Какие самые невероятные семейные легенды передавались в вашей семье из поколения в поколение? Поделитесь ими на сервисе Familio в разделе «Биография» добавленного человека. Вдруг какая-то из них послужит основой для проведения дальнейшего архивного поиска.
—Как вы относитесь к фразе «на роду написано»?
— Думаю, что наши качества записаны в наших хромосомах, и они нам сообщают особенности поведения, которые иногда и направляют движение судьбы. Есть большая и таинственная область жизни, куда заглянуть может только человек огромных творческих дарований, как Толстой или Набоков, либо профессионал, который этим занимается. Такие тоже есть — составители гороскопов, гаданий и предсказаний, толкователи снов. И не подумайте, что я к этой породе людей отрицательно отношусь — мне встречались среди них проницательные и мудрые люди, чьи предсказания и прогнозы вполне укладывались, между прочим, в рамки здравого смысла. Но повторяю — мистику я нисколько не отрицаю!

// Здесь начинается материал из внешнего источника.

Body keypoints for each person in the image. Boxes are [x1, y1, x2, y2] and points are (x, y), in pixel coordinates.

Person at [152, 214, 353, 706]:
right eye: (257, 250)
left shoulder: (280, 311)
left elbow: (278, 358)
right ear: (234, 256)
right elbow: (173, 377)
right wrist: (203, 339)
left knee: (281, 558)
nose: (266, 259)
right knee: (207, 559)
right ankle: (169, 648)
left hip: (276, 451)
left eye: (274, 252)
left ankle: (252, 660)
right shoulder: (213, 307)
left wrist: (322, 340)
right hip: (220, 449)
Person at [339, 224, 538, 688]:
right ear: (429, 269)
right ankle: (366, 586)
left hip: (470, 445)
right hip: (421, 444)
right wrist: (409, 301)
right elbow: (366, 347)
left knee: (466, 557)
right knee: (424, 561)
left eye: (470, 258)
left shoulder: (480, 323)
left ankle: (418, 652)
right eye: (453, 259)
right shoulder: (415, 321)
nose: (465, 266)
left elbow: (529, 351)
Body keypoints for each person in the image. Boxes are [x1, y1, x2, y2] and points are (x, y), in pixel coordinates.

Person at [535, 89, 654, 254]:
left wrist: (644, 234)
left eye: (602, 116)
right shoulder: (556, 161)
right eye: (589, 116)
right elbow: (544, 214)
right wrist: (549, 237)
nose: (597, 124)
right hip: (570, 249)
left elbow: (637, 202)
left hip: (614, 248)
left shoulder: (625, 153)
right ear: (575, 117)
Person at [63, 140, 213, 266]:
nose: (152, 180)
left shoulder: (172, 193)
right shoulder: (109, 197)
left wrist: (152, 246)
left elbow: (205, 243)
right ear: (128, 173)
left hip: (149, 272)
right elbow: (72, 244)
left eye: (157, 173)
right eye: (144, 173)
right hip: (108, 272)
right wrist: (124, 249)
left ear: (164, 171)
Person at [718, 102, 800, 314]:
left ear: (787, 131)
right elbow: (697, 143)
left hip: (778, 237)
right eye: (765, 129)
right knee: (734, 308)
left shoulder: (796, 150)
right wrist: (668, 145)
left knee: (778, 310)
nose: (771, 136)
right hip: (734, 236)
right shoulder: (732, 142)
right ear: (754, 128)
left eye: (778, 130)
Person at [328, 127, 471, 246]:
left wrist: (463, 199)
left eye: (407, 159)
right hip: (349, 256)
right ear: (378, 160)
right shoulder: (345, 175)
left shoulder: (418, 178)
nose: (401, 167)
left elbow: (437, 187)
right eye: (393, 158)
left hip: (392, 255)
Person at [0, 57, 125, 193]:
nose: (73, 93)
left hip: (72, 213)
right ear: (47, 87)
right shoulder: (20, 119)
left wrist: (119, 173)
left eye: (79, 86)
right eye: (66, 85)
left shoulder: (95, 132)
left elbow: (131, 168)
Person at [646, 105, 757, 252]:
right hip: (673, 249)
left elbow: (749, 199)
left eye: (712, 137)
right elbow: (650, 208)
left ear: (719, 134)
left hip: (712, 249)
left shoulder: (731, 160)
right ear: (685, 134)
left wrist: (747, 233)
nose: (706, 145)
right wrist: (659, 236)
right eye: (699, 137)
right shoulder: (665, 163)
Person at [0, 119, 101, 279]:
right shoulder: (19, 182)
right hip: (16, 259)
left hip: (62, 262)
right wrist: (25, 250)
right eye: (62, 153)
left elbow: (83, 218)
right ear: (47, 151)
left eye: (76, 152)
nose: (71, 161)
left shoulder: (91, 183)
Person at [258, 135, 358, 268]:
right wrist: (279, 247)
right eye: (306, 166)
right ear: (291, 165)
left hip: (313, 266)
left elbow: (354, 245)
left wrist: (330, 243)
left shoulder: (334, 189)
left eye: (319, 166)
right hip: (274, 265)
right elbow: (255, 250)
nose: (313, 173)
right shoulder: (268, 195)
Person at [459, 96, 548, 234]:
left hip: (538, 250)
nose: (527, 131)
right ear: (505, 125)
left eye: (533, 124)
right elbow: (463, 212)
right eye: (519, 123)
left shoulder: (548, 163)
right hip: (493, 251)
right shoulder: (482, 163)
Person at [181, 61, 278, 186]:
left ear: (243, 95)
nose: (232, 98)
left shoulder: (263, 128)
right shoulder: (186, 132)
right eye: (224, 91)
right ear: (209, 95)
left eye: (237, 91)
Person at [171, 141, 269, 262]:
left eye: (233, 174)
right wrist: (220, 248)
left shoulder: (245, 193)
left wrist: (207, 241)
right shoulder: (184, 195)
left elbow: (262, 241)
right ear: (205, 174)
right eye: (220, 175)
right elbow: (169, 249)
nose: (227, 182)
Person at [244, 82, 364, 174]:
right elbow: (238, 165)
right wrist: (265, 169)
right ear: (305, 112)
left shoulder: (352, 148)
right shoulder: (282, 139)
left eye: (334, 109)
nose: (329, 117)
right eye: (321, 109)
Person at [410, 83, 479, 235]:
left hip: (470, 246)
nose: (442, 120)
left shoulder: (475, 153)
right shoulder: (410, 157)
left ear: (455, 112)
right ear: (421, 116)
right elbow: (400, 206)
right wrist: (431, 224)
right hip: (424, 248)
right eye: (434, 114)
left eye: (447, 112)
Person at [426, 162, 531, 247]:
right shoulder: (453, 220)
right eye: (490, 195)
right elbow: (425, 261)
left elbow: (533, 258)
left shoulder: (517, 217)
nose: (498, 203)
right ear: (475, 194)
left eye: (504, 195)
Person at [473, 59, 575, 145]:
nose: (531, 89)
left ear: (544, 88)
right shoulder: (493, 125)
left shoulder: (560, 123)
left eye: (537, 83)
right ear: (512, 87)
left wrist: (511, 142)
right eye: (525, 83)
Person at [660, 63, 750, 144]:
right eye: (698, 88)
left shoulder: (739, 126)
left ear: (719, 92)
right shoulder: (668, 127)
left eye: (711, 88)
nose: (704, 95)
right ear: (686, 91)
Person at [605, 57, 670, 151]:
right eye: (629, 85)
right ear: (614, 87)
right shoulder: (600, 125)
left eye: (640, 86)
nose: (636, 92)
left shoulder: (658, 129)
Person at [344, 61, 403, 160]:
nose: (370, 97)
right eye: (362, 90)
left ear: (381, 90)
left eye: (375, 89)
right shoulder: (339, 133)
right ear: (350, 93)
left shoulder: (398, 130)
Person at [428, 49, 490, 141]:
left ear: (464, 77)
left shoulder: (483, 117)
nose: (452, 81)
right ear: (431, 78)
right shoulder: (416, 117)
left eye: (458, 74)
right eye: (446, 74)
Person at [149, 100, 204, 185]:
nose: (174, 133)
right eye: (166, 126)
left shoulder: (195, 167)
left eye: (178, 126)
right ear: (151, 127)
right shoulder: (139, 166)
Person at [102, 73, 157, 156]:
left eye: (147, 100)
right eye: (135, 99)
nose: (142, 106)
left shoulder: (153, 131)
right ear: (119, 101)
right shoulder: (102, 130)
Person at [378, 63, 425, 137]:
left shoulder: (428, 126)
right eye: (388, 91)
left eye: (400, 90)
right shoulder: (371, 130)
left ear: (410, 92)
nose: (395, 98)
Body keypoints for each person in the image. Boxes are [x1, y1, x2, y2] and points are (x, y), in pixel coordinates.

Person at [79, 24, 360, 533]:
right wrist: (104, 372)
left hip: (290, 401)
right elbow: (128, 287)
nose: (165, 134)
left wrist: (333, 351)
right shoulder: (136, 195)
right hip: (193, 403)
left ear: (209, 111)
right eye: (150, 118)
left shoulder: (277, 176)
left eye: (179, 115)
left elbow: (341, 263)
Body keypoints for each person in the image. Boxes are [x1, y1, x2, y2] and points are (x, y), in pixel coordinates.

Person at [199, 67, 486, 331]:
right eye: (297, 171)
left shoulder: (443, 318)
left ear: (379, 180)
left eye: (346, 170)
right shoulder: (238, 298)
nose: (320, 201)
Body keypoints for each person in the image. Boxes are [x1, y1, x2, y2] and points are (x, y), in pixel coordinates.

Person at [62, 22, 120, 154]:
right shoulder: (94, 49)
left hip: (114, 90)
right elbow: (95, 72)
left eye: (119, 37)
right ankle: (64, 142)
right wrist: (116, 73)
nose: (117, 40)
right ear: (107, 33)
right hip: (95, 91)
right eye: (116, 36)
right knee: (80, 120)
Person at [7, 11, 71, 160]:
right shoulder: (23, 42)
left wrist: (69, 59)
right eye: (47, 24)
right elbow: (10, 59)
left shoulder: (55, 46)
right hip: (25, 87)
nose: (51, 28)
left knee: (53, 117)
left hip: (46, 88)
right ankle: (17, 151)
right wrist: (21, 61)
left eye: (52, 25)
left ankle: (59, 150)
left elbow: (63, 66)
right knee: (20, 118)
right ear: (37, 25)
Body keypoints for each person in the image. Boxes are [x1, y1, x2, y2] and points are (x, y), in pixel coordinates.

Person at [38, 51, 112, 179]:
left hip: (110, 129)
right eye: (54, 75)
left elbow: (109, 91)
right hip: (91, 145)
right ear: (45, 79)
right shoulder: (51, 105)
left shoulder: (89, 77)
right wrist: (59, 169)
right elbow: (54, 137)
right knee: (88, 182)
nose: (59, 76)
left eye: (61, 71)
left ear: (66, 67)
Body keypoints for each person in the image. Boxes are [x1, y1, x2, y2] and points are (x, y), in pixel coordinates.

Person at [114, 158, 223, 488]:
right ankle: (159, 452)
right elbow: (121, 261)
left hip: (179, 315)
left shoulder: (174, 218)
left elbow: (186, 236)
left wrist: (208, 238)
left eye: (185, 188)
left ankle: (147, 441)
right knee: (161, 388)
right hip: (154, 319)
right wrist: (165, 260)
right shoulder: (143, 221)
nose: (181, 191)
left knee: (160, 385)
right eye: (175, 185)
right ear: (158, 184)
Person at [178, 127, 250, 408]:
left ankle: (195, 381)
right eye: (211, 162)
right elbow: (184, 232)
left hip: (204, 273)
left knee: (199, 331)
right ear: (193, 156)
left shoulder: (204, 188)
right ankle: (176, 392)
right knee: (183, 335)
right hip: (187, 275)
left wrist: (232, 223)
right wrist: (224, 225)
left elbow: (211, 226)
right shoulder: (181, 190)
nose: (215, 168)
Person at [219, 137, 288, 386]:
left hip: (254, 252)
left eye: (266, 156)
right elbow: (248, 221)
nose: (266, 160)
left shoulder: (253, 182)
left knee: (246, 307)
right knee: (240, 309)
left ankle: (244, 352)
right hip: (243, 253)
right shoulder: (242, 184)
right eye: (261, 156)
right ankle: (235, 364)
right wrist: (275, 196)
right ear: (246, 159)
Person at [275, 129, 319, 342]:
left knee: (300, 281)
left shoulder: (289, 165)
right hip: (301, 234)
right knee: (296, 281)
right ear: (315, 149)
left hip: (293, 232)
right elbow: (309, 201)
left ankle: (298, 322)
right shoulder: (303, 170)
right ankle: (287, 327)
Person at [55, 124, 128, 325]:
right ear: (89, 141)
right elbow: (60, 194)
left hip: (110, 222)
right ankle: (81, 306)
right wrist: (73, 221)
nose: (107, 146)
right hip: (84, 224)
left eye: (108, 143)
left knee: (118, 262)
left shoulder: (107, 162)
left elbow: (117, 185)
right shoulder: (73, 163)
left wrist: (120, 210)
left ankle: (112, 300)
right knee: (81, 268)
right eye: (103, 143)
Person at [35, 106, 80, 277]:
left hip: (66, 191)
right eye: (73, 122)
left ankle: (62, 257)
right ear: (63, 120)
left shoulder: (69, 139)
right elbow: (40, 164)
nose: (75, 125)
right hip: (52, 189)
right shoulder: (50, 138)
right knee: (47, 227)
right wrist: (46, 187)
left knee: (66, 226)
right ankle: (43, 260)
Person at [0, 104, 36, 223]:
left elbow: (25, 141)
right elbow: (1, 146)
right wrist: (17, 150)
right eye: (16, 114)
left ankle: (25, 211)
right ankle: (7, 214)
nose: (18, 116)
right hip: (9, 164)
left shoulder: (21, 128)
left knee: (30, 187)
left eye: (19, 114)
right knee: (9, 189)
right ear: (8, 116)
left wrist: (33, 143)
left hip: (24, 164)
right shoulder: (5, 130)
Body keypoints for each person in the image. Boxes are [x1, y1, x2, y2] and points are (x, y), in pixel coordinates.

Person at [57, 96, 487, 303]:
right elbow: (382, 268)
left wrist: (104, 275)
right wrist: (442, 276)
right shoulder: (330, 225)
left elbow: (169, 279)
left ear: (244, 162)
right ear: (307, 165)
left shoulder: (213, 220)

— Оглядываясь назад, можете ли вы точно определить, что в большей степени повлияло на вашу жизнь и писательство — семья или круг общения и образование?
— Писательство мое — наследственное. Все в моей семье писали, причем в обеих линиях. Прадед по материнской линии писал комментарии к Торе, как и полагается образованному еврею (хотя не думаю, что у него было хорошее еврейское образование, семья была довольно бедной, отец его, мой прапрадед Исаак Гинзбург, был кантонистом, отслужил 25 лет на военной службе, воевал в балканских войнах, участвовал во взятии Плевны. Но от него как раз не осталось никаких писательских следов. А то, что писал его сын, мой прадед, родственники отнесли после его смерти в синагогу. Иврит, на котором он писал, к этому времени был практически в семье потерян. Последние три поколения уже имели университетское, то есть вполне светское образование. Сейчас мой старший внук Марк уже поступил в университет. Хорошо, насколько могу судить, пишет средний внук Лукас. Посмотрим, что будет дальше.
— У вас два взрослых сына. Они способны чему-то научить вас сейчас, как когда-то ваши родители?
— Дети учат родителей не в меньшей степени, чем родители детей. В первую очередь терпению. Детские вопросы заставляют нас новыми глазами смотреть на давно известные вещи, и это замечательно. Мне с моими сыновьями интересно. В своих интересах они не сходятся, один — музыкант и переводчик, второй — организатор производств, мастер человеческих отношений. Я с ними иногда советуюсь: и по творческим, и по житейским вопросам.
— Вы много живете не только в России, но и за ее пределами, например, в Италии. Это вам необходимо для вдохновения или это просто любовь к перемене мест? А как же дом, который должен быть одним, и в нем одна семья?
— Время больших разъездов у меня закончилось. Я уже год не была в Италии. Лучше всего я чувствую себя дома в Москве, и «охота к перемене мест» теперь все меньше меня беспокоит.
Работать я всегда могла где угодно, хоть в дороге, хоть на отдыхе. Впрочем, не знаю, что такое отдых — как человек, почти никогда не ходивший на службу. Это и хорошо, и плохо, такое отсутствие границы между работой, отдыхом и просто жизнью, которая представляется мне единым потоком.
Что же касается семьи, в узком смысле это я и мой муж, Андрей Красулин. В более широком — это не только наши трое детей, среди которых нет ни одного общего, но и наши любимые друзья. Эта скорей всего особенность, пришедшая из советских времен, — необычайно тесные связи между людьми, которые постоянно помогают друг другу в выживании.